Aulia was optimistic that private port operators would be able to complete preparations for the concession by June, adding that “the February deadline was a rush”.

Aulia said private operators saw benefits in running bigger terminals rather than special or dedicated ones. Calculations are needed to estimate the profit and investment for assets during the concession, as Ministerial Regulation No. 5/2015 stipulates that operators must return fixed assets or allow the ministry to buy movable assets by the end of the concession.

“For example, for land assets, they will keep increasing, but movable assets tend to depreciate. This has to be calculated, with a forecast for five to 15 years later,” he said. According to the association’s data, of 2,000 ports in the country, 900 are managed by special or dedicated port operators, leaving state port operator PT Pelabuhan Indonesia (Pelindo) to manage 112 ports, while the rest are operated by the Transportation Ministry.
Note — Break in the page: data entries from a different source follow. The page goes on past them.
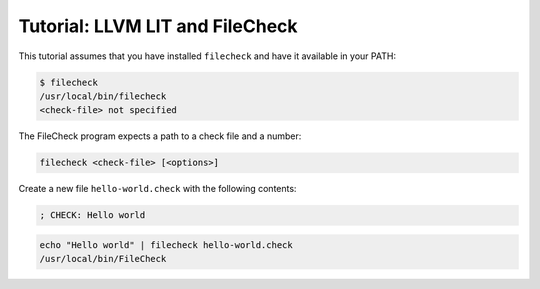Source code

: Tutorial: LLVM LIT and FileCheck
================================

This tutorial assumes that you have installed ``filecheck`` and have it
available in your PATH:

.. code-block:: bash

   $ filecheck
   /usr/local/bin/filecheck
   <check-file> not specified

The FileCheck program expects a path to a check file and a number:

.. code-block:: text

   filecheck <check-file> [<options>]

Create a new file ``hello-world.check`` with the following contents:

.. code-block:: text

   ; CHECK: Hello world

.. code-block:: bash

   echo "Hello world" | filecheck hello-world.check
   /usr/local/bin/FileCheck

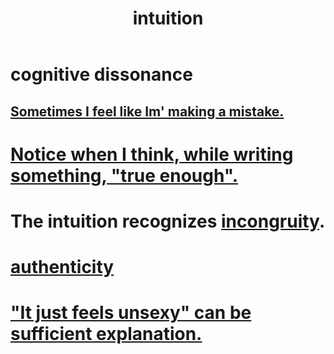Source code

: :PROPERTIES:
:ID:       cd31d188-3857-469e-8af8-07ce8d4242d9
:END:
#+title: intuition
* cognitive dissonance
** [[id:49128bc1-c962-4873-9b41-f9c67c1224b4][Sometimes I feel like Im' making a mistake.]]
* [[id:3d951fea-8c4b-4576-a712-39ac27cfc9d3][Notice when I think, while writing something, "true enough".]]
* The intuition recognizes [[id:0cfdd6d1-c4ec-44b7-9855-ee917806ac11][incongruity]].
* [[id:18eb5d5a-d546-40f1-96f9-bb56bc11eea0][authenticity]]
* [[id:13bace3c-fdba-40a6-a70f-749d99d28877]["It just feels unsexy" can be sufficient explanation.]]
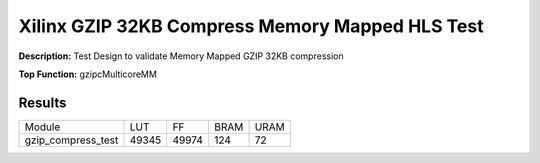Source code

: Xilinx GZIP 32KB Compress Memory Mapped HLS Test
================================================

**Description:** Test Design to validate Memory Mapped GZIP 32KB compression

**Top Function:** gzipcMulticoreMM

Results
-------

==================== ===== ===== ==== ==== 
Module               LUT   FF    BRAM URAM 
gzip_compress_test   49345 49974 124  72 
==================== ===== ===== ==== ====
The ABUPI chairman said at least 18 port operators had been invited by the ministry and had expressed their readiness to sign the concession from early February.
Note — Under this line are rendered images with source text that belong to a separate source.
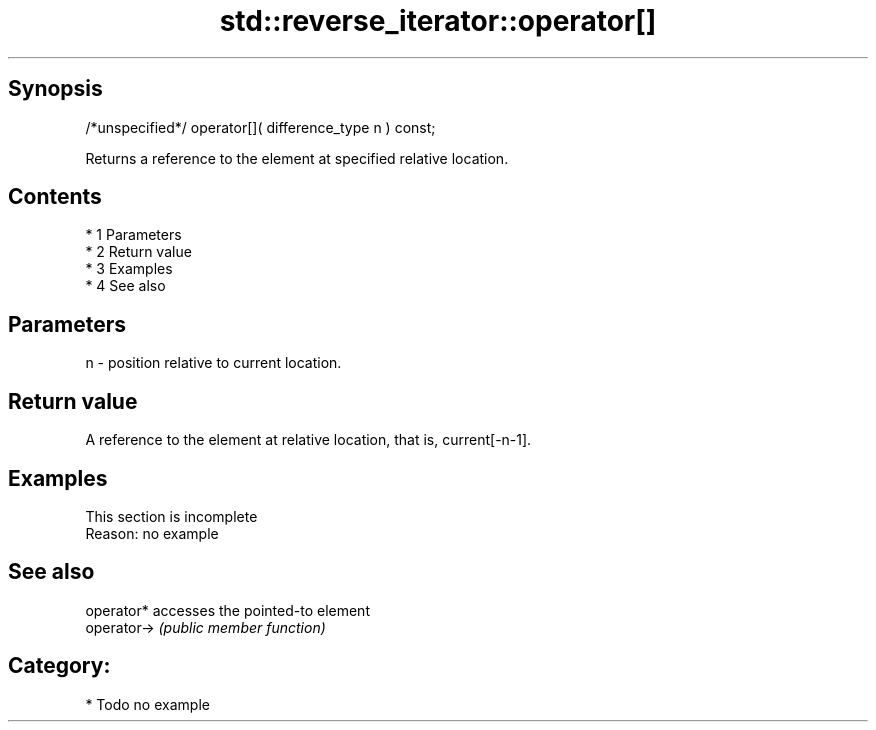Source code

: .TH std::reverse_iterator::operator[] 3 "Apr 19 2014" "1.0.0" "C++ Standard Libary"
.SH Synopsis
   /*unspecified*/ operator[]( difference_type n ) const;

   Returns a reference to the element at specified relative location.

.SH Contents

     * 1 Parameters
     * 2 Return value
     * 3 Examples
     * 4 See also

.SH Parameters

   n - position relative to current location.

.SH Return value

   A reference to the element at relative location, that is, current[-n-1].

.SH Examples

    This section is incomplete
    Reason: no example

.SH See also

   operator*  accesses the pointed-to element
   operator-> \fI(public member function)\fP

.SH Category:

     * Todo no example
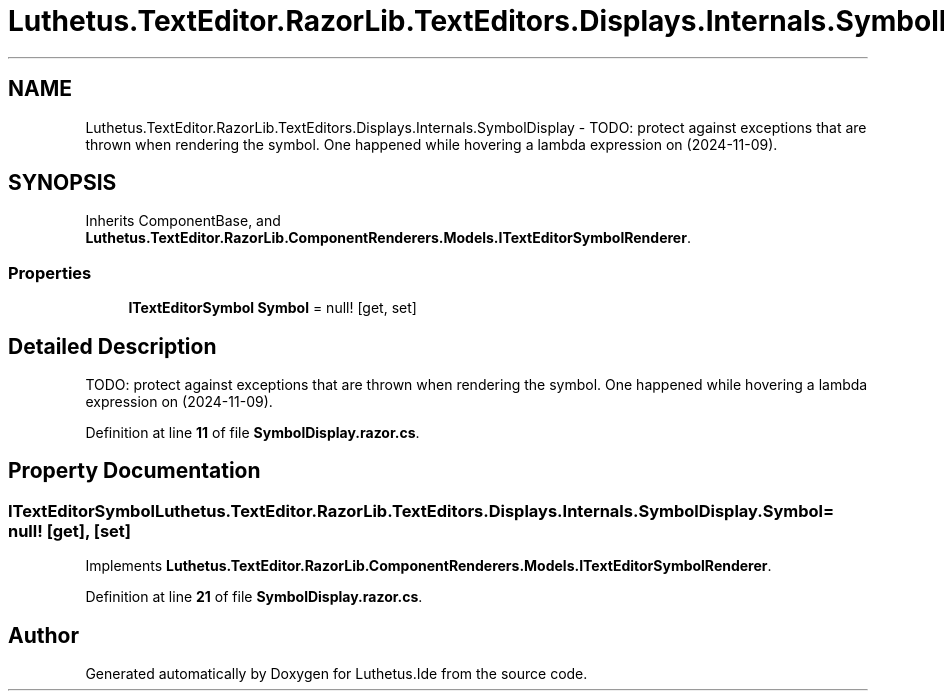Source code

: .TH "Luthetus.TextEditor.RazorLib.TextEditors.Displays.Internals.SymbolDisplay" 3 "Version 1.0.0" "Luthetus.Ide" \" -*- nroff -*-
.ad l
.nh
.SH NAME
Luthetus.TextEditor.RazorLib.TextEditors.Displays.Internals.SymbolDisplay \- TODO: protect against exceptions that are thrown when rendering the symbol\&. One happened while hovering a lambda expression on (2024-11-09)\&.  

.SH SYNOPSIS
.br
.PP
.PP
Inherits ComponentBase, and \fBLuthetus\&.TextEditor\&.RazorLib\&.ComponentRenderers\&.Models\&.ITextEditorSymbolRenderer\fP\&.
.SS "Properties"

.in +1c
.ti -1c
.RI "\fBITextEditorSymbol\fP \fBSymbol\fP = null!\fR [get, set]\fP"
.br
.in -1c
.SH "Detailed Description"
.PP 
TODO: protect against exceptions that are thrown when rendering the symbol\&. One happened while hovering a lambda expression on (2024-11-09)\&. 
.PP
Definition at line \fB11\fP of file \fBSymbolDisplay\&.razor\&.cs\fP\&.
.SH "Property Documentation"
.PP 
.SS "\fBITextEditorSymbol\fP Luthetus\&.TextEditor\&.RazorLib\&.TextEditors\&.Displays\&.Internals\&.SymbolDisplay\&.Symbol = null!\fR [get]\fP, \fR [set]\fP"

.PP
Implements \fBLuthetus\&.TextEditor\&.RazorLib\&.ComponentRenderers\&.Models\&.ITextEditorSymbolRenderer\fP\&.
.PP
Definition at line \fB21\fP of file \fBSymbolDisplay\&.razor\&.cs\fP\&.

.SH "Author"
.PP 
Generated automatically by Doxygen for Luthetus\&.Ide from the source code\&.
Aulia, who is also commercial and business development director of PT Pelabuhan Tegar Indonesia, the operator of Marunda Center Terminal multipurpose port in West Java, said the company aimed to sign the concession this year. It plans to put to concession its first and second phases of development, in which it will upgrade its current 7.5 million ton yearly capacity to 12 to 14 million tons to prepare to become a public terminal.

Similar intentions were expressed by port operator PT Krakatau Bandar Samudra, which is a subsidiary of state run steelmaker PT Krakatau Steel Indonesia. “The application process for concession started in December,” said PT Krakatau Bandar Samudra commercial and development director David Rahadian. The firm saw greater business potential with the concession amid initial costs for asset revaluation, among other things, to prepare.

It aims to increase its capacity from 21 million tons to 40 to 45 million tons by 2025 to prepare for future public terminal operation. The business will partly rely on Krakatau Steel’s business development. However, the company is also still trying to complete audit documents for the Development Finance Comptroller (BPKP), as well as fulfil recommendations from the regional administration, David said.

The ministry can give a concession to a port operator through a bid or a direct assignment as long as the land is owned by the operator and no state budget is spent there. The duration of the concession is based on investment and the expected “reasonable profit,” according to the ministry’s regulation.